But this microlot, brought to us by Craft Coffee first-timers Anodyne Coffee Roasting Company, shows that this doesn’t have to be the case. Microlot coffees are fairly common out of Central and South America, but not so common in east Africa.

Smallholder farmer Aylele belongs to the 50,000 member strong Yirgacheffe Coffee Farmers Cooperative Union, which helps the coffee growers of the Yirgacheffe district fetch premium prices for their crops. Being a member of the YCFCU allows Aylele to sell his special lot of premium cherries outside the Ethiopia Commodity Exchange where it would have been mixed with other producer’s coffee. Trading outside the ECX allows Aylele to get a premium price for his coffee. This coffee was produced on ten hectares of land, a hectare equaling about 2.47 acres. With a farm that’s more than 12 times the average size for the region, he produces lots that are just big enough to be processed individually.

Coming from a country dominated by large plantation lots and blended cooperative lots, this is a rare opportunity to experience the distinguished identity of a small-producer specific coffee.

Welcome to my Table, here in the corner of this cafe. Today we’re sipping a cup of Ethiopia Aylele, from Anodyne Coffee Roasting Company in Milwaukee, Wisconsin, courtesy of Craft Coffee. Feel free to pull up a chair.

the basics:

region: Yirgacheffe, Ethiopia
farm: Aylele microlot
producer: Aylele
association: Yirgacheffe Coffee Farmers Cooperative Union
elevation: 1500 – 1550 meters above sea level
cultivars: Ethiopia Heirloom
process: fully washed, patio dried
certifications: standard

the coffee:

The aroma coming off of the Aylele is interesting – it has me somewhat transfixed with its bright and lively fragrances of tropical fruits (pineapple, grapefruit, cherry) and a meadow of wildflower aromatics.
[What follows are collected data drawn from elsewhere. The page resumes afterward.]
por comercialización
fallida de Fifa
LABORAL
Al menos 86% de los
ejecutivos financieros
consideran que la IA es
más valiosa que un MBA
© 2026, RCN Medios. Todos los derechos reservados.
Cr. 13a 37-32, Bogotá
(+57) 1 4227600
The flavor profile of the coffee, however, isn’t indicative of its aroma. Or maybe it is – I’m conflicted.

While my palate is initially greeted by hearty flavors of burnt dark chocolate souffle, roasted nuts, and powdered sugar, each sip is interspersed with mildly abrasive notes of earth, roast, and copper. Then, toward the finish of each sip, the wildflowers from the aroma show up again to tickle the taste buds.

As it cools, an incredibly bright and tart lime acidity surges to the forefront of each sip, streaming down the center of the tongue then splashing into the sides of the mouth, making my lips pucker up just a bit after every slurp. I’m also picking up a lot of other tropical fruit flavors – peach, pineapple, strawberry preserves, lemon rind – the only flavors from the front that’s coming through now is a faint hint of soily earth. But that’s a good complement to the bouquet of flowers and herbs that I’m tasting around the tartness of the lime: blue bonnet, elderflower, sage, savory, and juniper.

That acidity, though – wowza.

Full body; silty mouthfeel; lime acidity; slightly dry finish.

the bottom line:

The Ethiopia Aylele, from Anodyne Coffee Roasting Company, is a bit of an oddity. I’m almost not sure what to think of it, to be honest.

Somehow, Anodyne managed to extract bright fruit and fragrant floral flavors out of a dark-leaning roast. In between moderately abrasive tastes of light roastiness, burnt chocolate, and copper are bright flashes of tart lime (which can sometimes indicate under-roast) and wildflowers. It’s kind of a mess; oddly enough, though, there is still an order to it. Controlled chaos, as it were – like the Universe.

There are moments of brilliance, moments that seemed underdeveloped, and moments that missed the mark. I would’ve liked an opportunity to spend more time with the Aylele – I think it might be one of those coffees that demands extra attention.